After these filters, about 2,700 bets survive per 3-year backtest window (out of ~30,000 possible). These are the model's "best ideas."
Layer 3: The Steering (Experimental Signals)
Signals are hypotheses we test. Examples:
- "Excluding La Liga, Segunda, and Ligue 2 improves ROI" (tc2-league-filter)
- "Only betting home Asian Handicap against bottom-quarter opponents" (tc2-home-ah-rescue)
- "Capping maximum edge at 15% removes overconfident bets" (max-edge-cap)
Each signal goes through a 10-gate approval process before it can be deployed:
- Must be pre-registered (no fishing for patterns after seeing results)
- Must work in isolation (not just piggybacking on other filters)
- At least 1,000 bets (small samples are unreliable)
- Must improve ROI when added to the existing stack
- Statistically significant (bootstrap test, p < 0.10)
- Works in-sample AND out-of-sample (no overfitting)
- Works across all season phases (early, mid, late)

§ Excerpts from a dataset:
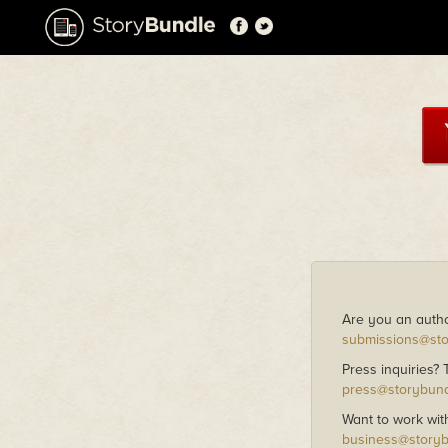
Are you an autho
submissions@st
Press inquiries?
press@storybun
Want to work wit
business@story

§ Work order A: Write out the betting-model text word for word, everything from "- Must improve" down to "(early, mid, late)".
§ Work order B: In the betting-model text, what identifiers appear in parentheses after the example signals?
§ Work order C: According to the betting-model text, what threshold must a signal's bootstrap test meet to count as statistically significant?

§ Expected answer A:
- Must improve ROI when added to the existing stack
- Statistically significant (bootstrap test, p < 0.10)
- Works in-sample AND out-of-sample (no overfitting)
- Works across all season phases (early, mid, late)

§ Expected answer B:
tc2-league-filter
tc2-home-ah-rescue
max-edge-cap

§ Expected answer C: p < 0.10